As an intermediary, gateway is responsible for receiving the sensor data via TCP and UDP and concurrently performing interval-based health checks at the background.
Finally, all the data is conveyed to the server over a specifically designed application layer protocol; and server concurrently exposes these received data over an HTTP web server.
The system leverages a blend of socket programming, network protocols (TCP, UDP, HTTP, IP...) and multithreading to ensure efficient and accurate data handling.
Temperature Sensor: It measures ambient temperature and sends this data periodically (every second) to the gateway via TCP, a reliable, connection-oriented protocol. Humidity Sensor: This sensor sends humidity level data every 3 seconds and utilizes UDP for data transmission, offering a faster, albeit less reliable, connectionless communication method. Moreover, every three seconds, humidity sensor generates an “ALIVE” message to the gateway.
The gateway acts as an intermediary, receiving data from both sensors. It is equipped with multiple threads, each responsible for specific tasks such as listening for incoming data (over concurrent TCP and UDP sockets) and conducting regular health checks (whether if the temperature sensor sent any data over the last 3 seconds, if the humidity sensor sent any data over the last 7 seconds). Finally, gateway uses a handshake-oriented custom protocol over TCP to talk to the server and convey all these information. After processing and repackaging sensor value and health check data, a custom Application Layer protocol is followed before forwarding them to the server.
A critical feature of this project is the implementation of a custom Application Layer protocol between the gateway and the server. This protocol dictates a specific format for data transmission, ensuring that the server only accepts data structured in a predefined manner. The protocol is connection-oriented and only after establishing a proper handshake the data can be sent/received. This custom protocol enhances the system's data integrity and security, allowing precise control over the format and structure of transmitted data.
The server, also employing multi-threading, listens for incoming data from the gateway (being equipped to work with the custom application layer protocol) and performs additional processing as needed. It exposes this data via a web interface, accessible through HTTP endpoints, which present the information in an easily digestible format for end-users.
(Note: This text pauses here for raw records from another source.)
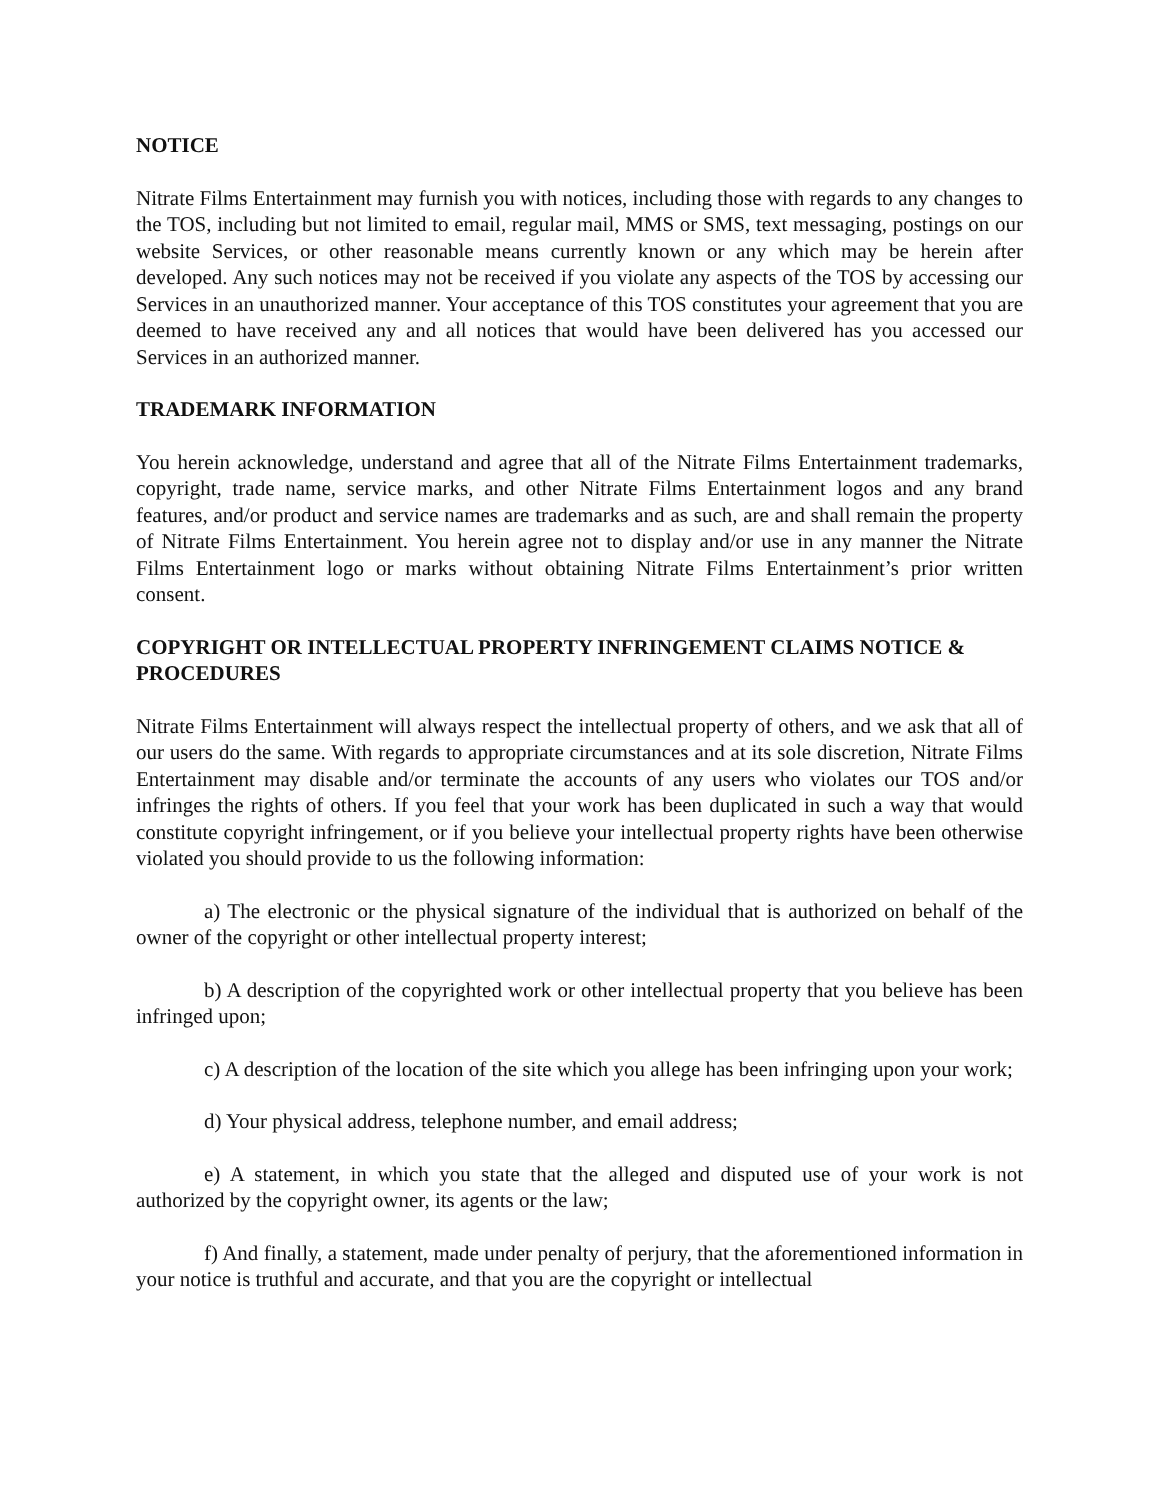NOTICE
Nitrate Films Entertainment may furnish you with notices, including those with regards to any changes to the TOS, including but not limited to email, regular mail, MMS or SMS, text messaging, postings on our website Services, or other reasonable means currently known or any which may be herein after developed. Any such notices may not be received if you violate any aspects of the TOS by accessing our Services in an unauthorized manner. Your acceptance of this TOS constitutes your agreement that you are deemed to have received any and all notices that would have been delivered has you accessed our Services in an authorized manner.
TRADEMARK INFORMATION
You herein acknowledge, understand and agree that all of the Nitrate Films Entertainment trademarks, copyright, trade name, service marks, and other Nitrate Films Entertainment logos and any brand features, and/or product and service names are trademarks and as such, are and shall remain the property of Nitrate Films Entertainment. You herein agree not to display and/or use in any manner the Nitrate Films Entertainment logo or marks without obtaining Nitrate Films Entertainment’s prior written consent.
COPYRIGHT OR INTELLECTUAL PROPERTY INFRINGEMENT CLAIMS NOTICE & PROCEDURES
Nitrate Films Entertainment will always respect the intellectual property of others, and we ask that all of our users do the same. With regards to appropriate circumstances and at its sole discretion, Nitrate Films Entertainment may disable and/or terminate the accounts of any users who violates our TOS and/or infringes the rights of others. If you feel that your work has been duplicated in such a way that would constitute copyright infringement, or if you believe your intellectual property rights have been otherwise violated you should provide to us the following information:
a) The electronic or the physical signature of the individual that is authorized on behalf of the owner of the copyright or other intellectual property interest;
b) A description of the copyrighted work or other intellectual property that you believe has been infringed upon;
c) A description of the location of the site which you allege has been infringing upon your work;
d) Your physical address, telephone number, and email address;
e) A statement, in which you state that the alleged and disputed use of your work is not authorized by the copyright owner, its agents or the law;
f) And finally, a statement, made under penalty of perjury, that the aforementioned information in your notice is truthful and accurate, and that you are the copyright or intellectual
The system extensively uses multi-threading across the humidity sensor, gateway, and server to manage concurrent tasks efficiently. This approach allows simultaneous data processing and transmission, health monitoring, and user interface updates. This concurrent programming strategy is vital for maintaining system responsiveness and reliability, especially in handling real-time data and ensuring continuous operation. In summary, this project represents a sophisticated combination of sensor technologies, network protocols, custom data formatting, and concurrent programming. It highlights the innovative use of a custom Application Layer protocol to enhance data communication between the gateway and the server, ensuring that the system not only collects accurate environmental data but also transmits it securely and efficiently for real-time monitoring and analysis.